Equinox Fitness Clubs–a national chain of workout clubs that are almost as common on NYC blocks as Starbucks–have only one outpost so far in Boston. However, it’s already causing quite an unhappy stir among some Boston Catholic folk.
In order to drum up new memberships, the company ran quite an interesting (read: odd/shocking/even gratuitous) advertisement in Boston Magazine. The photo in the add portrays several nuns, in full habit, painting a very muscular and very naked man. WHAT?
In the Boston news, C.J. Doyle of the Catholic Action League of Massachusetts comments, “It says a great deal about this perverse obsession in both the fashion industry and the advertising industry of exploiting and mocking and sexualizing Catholic religious imagery.”


In a written statement, Equinox justified the ad with the following: “Our ad campaigns are based on personal motivation and fantasy, and throughout history the body has been considered a form of art.”
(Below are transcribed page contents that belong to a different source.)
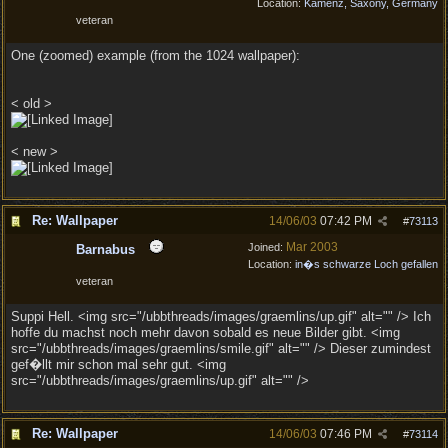
Location:
Kamenz, Saxony, Germany
veteran
One (zoomed) example (from the 1024 wallpaper):
< old >
< new >
Re: Wallpaper
14/06/03
07:42 PM
#
73113
Mar 2003
Joined:
Barnabus
Location:
in�s schwarze Loch gefallen
veteran
Suppi Hell. <img src="/ubbthreads/images/graemlins/up.gif" alt="" /> Ich
hoffe du machst noch mehr davon sobald es neue Bilder gibt. <img
src="/ubbthreads/images/graemlins/smile.gif" alt="" /> Dieser zumindest
gef�llt mir schon mal sehr gut. <img
src="/ubbthreads/images/graemlins/up.gif" alt="" />
Re: Wallpaper
14/06/03
07:46 PM
#
73114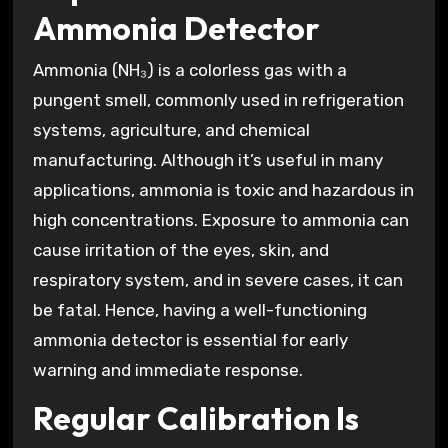
Ammonia Detector
Ammonia (NH₃) is a colorless gas with a
pungent smell, commonly used in refrigeration
systems, agriculture, and chemical
manufacturing. Although it’s useful in many
applications, ammonia is toxic and hazardous in
high concentrations. Exposure to ammonia can
cause irritation of the eyes, skin, and
respiratory system, and in severe cases, it can
be fatal. Hence, having a well-functioning
ammonia detector is essential for early
warning and immediate response.
Regular Calibration Is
Local area nuns aren’t worried, though.
“It is crass, but there are a lot of crass things that I don’t pay attention to. I don’t need to,” said Sister Martha Moss, of The Daughters Of Saint Paul.”We work in the media all the time and we know that these things come and go and the best thing is to let them go,” said Sister Kathryn Hermes, also a member of this community.
In my own opinion, I don’t quite understand the sense of this ad in the first place. What is it trying to convey about fitness and the body that it needs a group of Catholic nuns to make its statement? Or maybe it’s simply a way to drum up publicity–portraying nuns with a naked man–and doesn’t have a larger point or statement to make?